In 1997, Petrobras conducted a test where large scale polyester ropes were laid down on the seafloor for a period of about three months. After the ropes were recovered, some deterioration in break strength was observed, reportedly because of abrasion on the fibers caused by the ingress of seabed sediment. Testing of a jacketing material to prevent this phenomenon is now being performed in Europe. No results have been released to date.
In late 1997, Statoil planned to install a barge in the North Sea moored with three polyester ropes approximately 7 in. in diameter. AMC (Norway) was selected as the installation contractor. In an unusually severe winter season, it was impossible to carry out the installation. It has been postponed until later in 1998.
In a joint venture with Marlow Ropes and a major operator, AMC is now close to finalizing plans for the installation of two 6-in. diameter polyester ropes as TLM substitutes for two of the wire/chain catenary moorings on a 4th generation MODU, planned to be moored in about 4,500 ft of water.
If testing of the new SEPLA anchor (set to begin in March 1998) proves successful, these polyester mooring lines will be anchored to the seafloor with recoverable SEPLA anchors. The plan is for the MODU to drill one or more wells with these test moorings. If the test is successful, the same operator may select a complete polyester SEPLA TLM for development drilling in over 6,000 ft of water scheduled to commence in early 1999.
Polyester TLMs using SEPLAs will offer significant operational and economic benefits over the other systems studied. Polyester TLMs with suction embedment anchors also offer significant operational benefits compared with steel systems.

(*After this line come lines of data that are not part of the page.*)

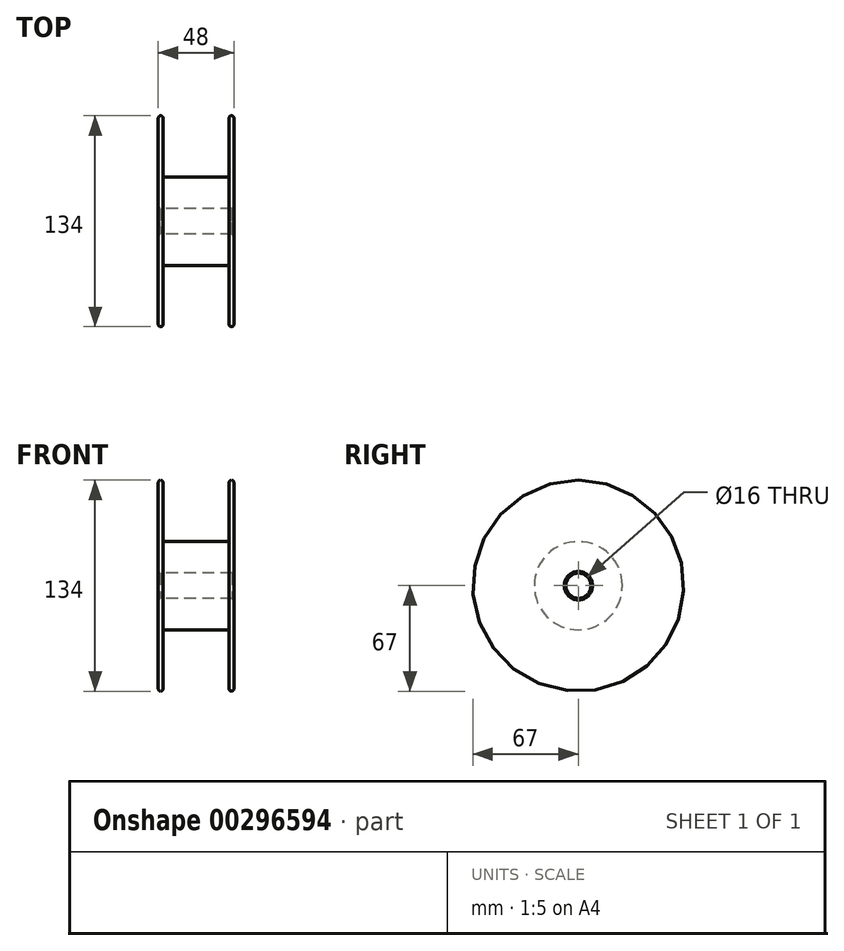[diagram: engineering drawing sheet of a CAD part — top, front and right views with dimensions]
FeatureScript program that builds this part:
annotation { "Feature Type Name" : "Feature", "Feature Type Description" : "" }
export const myFeature = defineFeature(function(context is Context, id is Id, definition is map)
    precondition{}
    {
        {
            var Q0;
            Q0=qCreatedBy(makeId("Top.planeOp"),FACE);
            var sketch = newSketch(context, id + "F0", { "sketchPlane" : qUnion([Q0])});
            skLineSegment(sketch, "E0", {"start": v(0, 0) * mm, "end": v(48, 0) * mm, "construction": true});
            skLineSegment(sketch, "E1", {"start": v(0, 8) * mm, "end": v(0, 65.5) * mm});
            skLineSegment(sketch, "E2", {"start": v(48, 8) * mm, "end": v(48, 65.5) * mm});
            skLineSegment(sketch, "E3.0", {"start": v(45, 28) * mm, "end": v(45, 65.5) * mm});
            skLineSegment(sketch, "E4.0", {"start": v(3, 28) * mm, "end": v(3, 65.5) * mm});
            skLineSegment(sketch, "E5", {"start": v(1.5, 67) * mm, "end": v(1.5, 67) * mm});
            skLineSegment(sketch, "E6", {"start": v(46.5, 67) * mm, "end": v(46.5, 67) * mm});
            skLineSegment(sketch, "E7", {"start": v(3, 28) * mm, "end": v(45, 28) * mm});
            skLineSegment(sketch, "E8", {"start": v(0, 8) * mm, "end": v(48, 8) * mm});
            skPoint(sketch, "E9.visualSharp", {"position": v(3, 67) * mm});
            skArc(sketch, "E9.filletArc", {"start": v(3, 65.5) * mm, "mid": v(2.56, 66.56) * mm, "end": v(1.5, 67) * mm});
            skPoint(sketch, "E10.visualSharp", {"position": v(0, 67) * mm});
            skArc(sketch, "E10.filletArc", {"start": v(1.5, 67) * mm, "mid": v(0.44, 66.56) * mm, "end": v(0, 65.5) * mm});
            skPoint(sketch, "E11.visualSharp", {"position": v(45, 67) * mm});
            skArc(sketch, "E11.filletArc", {"start": v(46.5, 67) * mm, "mid": v(45.44, 66.56) * mm, "end": v(45, 65.5) * mm});
            skPoint(sketch, "E12.visualSharp", {"position": v(48, 67) * mm});
            skArc(sketch, "E12.filletArc", {"start": v(48, 65.5) * mm, "mid": v(47.56, 66.56) * mm, "end": v(46.5, 67) * mm});
            skSolve(sketch);
        }
        {
            var Q0;
            Q0 = qSketchRegion(id + "F0", true);
            var Q1;
            Q1=sQuery(id+"F0.wireOp",EDGE,"E0");
            revolve(context, id + "F1", {"entities" : qUnion([Q0]), "axis" : qUnion([Q1]), "revolveType" : RevolveType.FULL});
        }
        {
            var Q0;
            Q0=makeQuery(id+"F1.opRevolve","SWEPT_EDGE",EDGE,{"disambiguationData":[OSD([sQuery(id+"F0.wireOp",EDGE,"E1"),sQuery(id+"F0.wireOp",EDGE,"E8")])]});
            var Q1;
            Q1=makeQuery(id+"F1.opRevolve","SWEPT_EDGE",EDGE,{"disambiguationData":[OSD([sQuery(id+"F0.wireOp",EDGE,"E2"),sQuery(id+"F0.wireOp",EDGE,"E8")])]});
            chamfer(context, id + "F2", {"entities" : qUnion([Q0, Q1]), "width" : 1 * mm, "tangentPropagation" : true});
        }
    });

The SEPLA, however, needs to be proven in full scale tests along with handling procedures for installing and recovering the polyester rope. Field experience in a drilling mode is definitely needed in the Gulf of Mexico in the immediate future. The authors firmly believe this experience will be achieved during 1998, allowing this new technology to become fact, not fiction.
Editor's Note: This is an abbreviated version of a paper entitled "Economic and Operational Benefits of Synthetic Taut Leg Moorings for Deepwater Floaters - Fact or Fiction," presented by the authors at the SNAME Texas Section meeting held in Houston in February. Full-length editions are available from the authors Aker Marine Contractors (Houston) or SNAME (New York).